Source records
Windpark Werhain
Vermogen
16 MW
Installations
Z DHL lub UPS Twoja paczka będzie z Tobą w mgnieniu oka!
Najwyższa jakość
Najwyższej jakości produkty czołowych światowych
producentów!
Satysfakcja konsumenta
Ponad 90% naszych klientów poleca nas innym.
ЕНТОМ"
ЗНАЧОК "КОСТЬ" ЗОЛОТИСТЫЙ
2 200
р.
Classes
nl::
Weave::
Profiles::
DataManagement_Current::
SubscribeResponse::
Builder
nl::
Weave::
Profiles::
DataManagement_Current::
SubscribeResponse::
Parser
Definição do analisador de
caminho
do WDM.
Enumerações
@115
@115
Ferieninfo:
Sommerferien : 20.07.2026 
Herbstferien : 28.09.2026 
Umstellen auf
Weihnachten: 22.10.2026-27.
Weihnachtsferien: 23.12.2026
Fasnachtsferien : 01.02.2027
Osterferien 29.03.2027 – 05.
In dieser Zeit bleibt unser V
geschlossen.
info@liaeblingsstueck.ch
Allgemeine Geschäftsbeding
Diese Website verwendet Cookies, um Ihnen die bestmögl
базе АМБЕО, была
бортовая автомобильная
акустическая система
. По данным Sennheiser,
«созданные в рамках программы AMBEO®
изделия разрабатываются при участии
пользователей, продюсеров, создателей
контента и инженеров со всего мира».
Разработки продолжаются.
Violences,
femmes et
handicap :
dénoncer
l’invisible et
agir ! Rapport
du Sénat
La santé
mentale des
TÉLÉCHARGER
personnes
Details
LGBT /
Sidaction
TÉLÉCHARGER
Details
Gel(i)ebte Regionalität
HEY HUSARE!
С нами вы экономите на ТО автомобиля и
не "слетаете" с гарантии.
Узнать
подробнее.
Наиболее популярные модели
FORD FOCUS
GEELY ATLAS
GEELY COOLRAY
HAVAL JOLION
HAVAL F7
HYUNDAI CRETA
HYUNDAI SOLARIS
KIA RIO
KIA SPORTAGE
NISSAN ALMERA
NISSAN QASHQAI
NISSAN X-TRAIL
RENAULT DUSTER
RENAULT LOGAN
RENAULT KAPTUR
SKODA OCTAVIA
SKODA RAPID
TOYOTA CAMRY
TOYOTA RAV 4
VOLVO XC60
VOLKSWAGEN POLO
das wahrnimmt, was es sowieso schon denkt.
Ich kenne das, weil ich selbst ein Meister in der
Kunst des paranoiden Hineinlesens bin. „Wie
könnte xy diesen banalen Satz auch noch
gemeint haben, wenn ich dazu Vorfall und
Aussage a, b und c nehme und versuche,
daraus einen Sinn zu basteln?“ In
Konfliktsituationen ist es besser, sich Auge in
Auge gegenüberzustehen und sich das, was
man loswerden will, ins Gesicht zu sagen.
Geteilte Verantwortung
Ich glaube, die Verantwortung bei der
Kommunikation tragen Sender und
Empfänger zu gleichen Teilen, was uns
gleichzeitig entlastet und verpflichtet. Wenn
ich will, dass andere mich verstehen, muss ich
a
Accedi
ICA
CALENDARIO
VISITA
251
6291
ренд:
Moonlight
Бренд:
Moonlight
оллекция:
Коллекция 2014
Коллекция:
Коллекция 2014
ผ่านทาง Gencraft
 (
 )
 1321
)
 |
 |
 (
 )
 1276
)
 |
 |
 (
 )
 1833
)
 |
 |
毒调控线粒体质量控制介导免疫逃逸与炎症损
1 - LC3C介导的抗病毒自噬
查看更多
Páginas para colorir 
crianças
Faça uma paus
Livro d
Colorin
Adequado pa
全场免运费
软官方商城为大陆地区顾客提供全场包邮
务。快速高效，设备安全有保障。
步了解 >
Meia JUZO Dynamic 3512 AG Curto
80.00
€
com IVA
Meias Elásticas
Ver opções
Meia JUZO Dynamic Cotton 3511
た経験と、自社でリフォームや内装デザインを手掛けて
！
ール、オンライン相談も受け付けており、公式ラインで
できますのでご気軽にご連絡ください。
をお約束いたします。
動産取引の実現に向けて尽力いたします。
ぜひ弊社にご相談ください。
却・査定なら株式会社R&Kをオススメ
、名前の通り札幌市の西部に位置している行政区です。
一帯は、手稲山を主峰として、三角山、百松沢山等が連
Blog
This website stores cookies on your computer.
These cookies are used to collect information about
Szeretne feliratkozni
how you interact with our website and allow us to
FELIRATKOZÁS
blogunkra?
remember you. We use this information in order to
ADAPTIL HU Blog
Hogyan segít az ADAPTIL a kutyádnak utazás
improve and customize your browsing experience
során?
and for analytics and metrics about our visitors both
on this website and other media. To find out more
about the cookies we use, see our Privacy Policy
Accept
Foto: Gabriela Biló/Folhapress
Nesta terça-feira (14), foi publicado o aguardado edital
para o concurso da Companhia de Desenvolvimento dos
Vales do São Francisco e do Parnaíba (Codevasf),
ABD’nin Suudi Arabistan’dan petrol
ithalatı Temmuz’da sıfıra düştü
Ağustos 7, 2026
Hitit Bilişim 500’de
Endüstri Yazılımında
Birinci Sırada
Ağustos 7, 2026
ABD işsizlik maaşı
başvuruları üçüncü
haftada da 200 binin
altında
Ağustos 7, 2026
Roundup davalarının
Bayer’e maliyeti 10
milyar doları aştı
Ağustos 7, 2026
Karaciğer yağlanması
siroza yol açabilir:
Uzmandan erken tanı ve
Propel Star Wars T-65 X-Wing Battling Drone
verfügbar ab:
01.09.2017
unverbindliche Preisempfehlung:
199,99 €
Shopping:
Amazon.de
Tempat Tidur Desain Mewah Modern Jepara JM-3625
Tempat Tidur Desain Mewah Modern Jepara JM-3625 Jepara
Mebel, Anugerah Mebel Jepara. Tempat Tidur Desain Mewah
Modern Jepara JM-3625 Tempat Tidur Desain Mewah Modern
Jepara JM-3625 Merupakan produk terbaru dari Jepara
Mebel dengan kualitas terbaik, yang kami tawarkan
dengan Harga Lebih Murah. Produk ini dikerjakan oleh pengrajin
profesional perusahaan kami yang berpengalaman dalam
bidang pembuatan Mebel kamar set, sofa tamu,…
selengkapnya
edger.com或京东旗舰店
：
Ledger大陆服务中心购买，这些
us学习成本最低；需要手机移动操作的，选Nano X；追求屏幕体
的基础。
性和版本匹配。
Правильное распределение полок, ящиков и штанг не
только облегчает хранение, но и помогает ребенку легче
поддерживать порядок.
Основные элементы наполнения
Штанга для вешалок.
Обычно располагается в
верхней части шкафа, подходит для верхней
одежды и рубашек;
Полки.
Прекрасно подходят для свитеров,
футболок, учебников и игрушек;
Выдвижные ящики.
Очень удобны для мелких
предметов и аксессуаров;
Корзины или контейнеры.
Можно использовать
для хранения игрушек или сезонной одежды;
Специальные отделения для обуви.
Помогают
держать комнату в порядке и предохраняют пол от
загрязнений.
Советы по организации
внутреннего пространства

Task goal: Identify each line in the items above that contains the word "Modern". Copy every such line in full.

Output for this exercise:
Tempat Tidur Desain Mewah Modern Jepara JM-3625
Tempat Tidur Desain Mewah Modern Jepara JM-3625 Jepara
Modern Jepara JM-3625 Tempat Tidur Desain Mewah Modern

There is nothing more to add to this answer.